Interessante notar a atuação de alguns estilistas belgas que tentam subverter a grande indústria da moda, embora alguns acabem, afinal, rendendo-se a
ela. Raf Simons é um estilista que ainda resiste, apresentando em seus desfiles
pessoas não profissionais, escolhidas nas ruas (Jones & Mair, 2003, p. 412).
Simons tenta subverter a sistemática da indústria da moda, fazendo peça por
peça, sem levar em conta a ideia da produção em massa. Sua prática levará em
breve ao lançamento de peças fora dos calendários oficiais de moda, substituindo a secular sazonalidade por um constante surgimento de novidades. De
certa maneira já vivemos assim, pois, tanto nos shopping centers como nas
lojas de rua, chegam peças novas constantemente, ainda que lançadas como
coleção sazonal nos desfiles ou segundo a lógica dos “seis meses”.

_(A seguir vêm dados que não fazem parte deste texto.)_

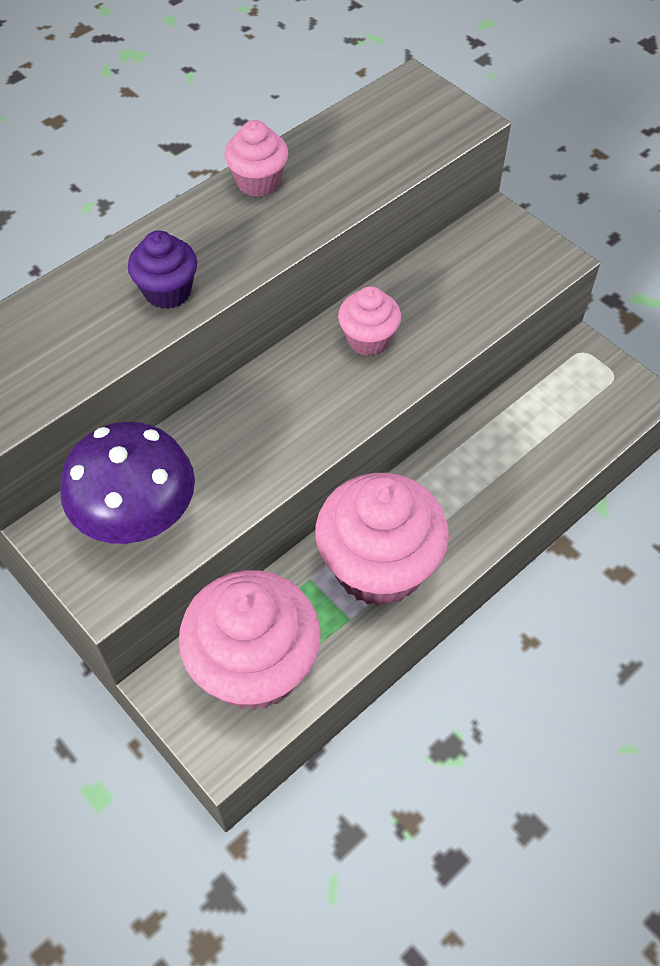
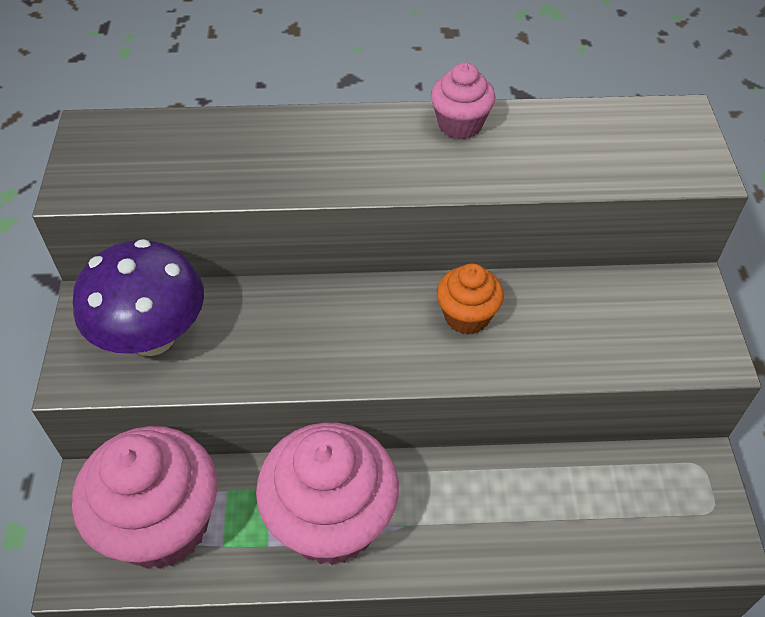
camera: 40 degrees right, 5 degrees down
purple cupcake [128,230,197,309] -> none
pink cupcake [338,286,401,356] -> orange cupcake [437,263,504,335]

Essa dinâmica conhecida e descrita por Frings no livro Fashion – from concept to consumer (1999) coloca o ciclo da moda subdividindo-o em cinco etapas:
introdução, início da popularização, auge da popularização, declínio e rejeição. A
moda atual caracteriza-se por seus elementos ligados ao vestuário, ao corpo e ao
comportamento desse corpo, e sua ação é sistematizada nas formas de abordagem ao consumidor, tal como afirmou Frings. Essa sistematização reflete-se num
refinamento nas estratégias de produção e venda, muito característico da moda
atual. Mas para entender essa “moda atual” são necessários esclarecimentos sobre
a evolução e a construção da indústria da moda durante o século XX.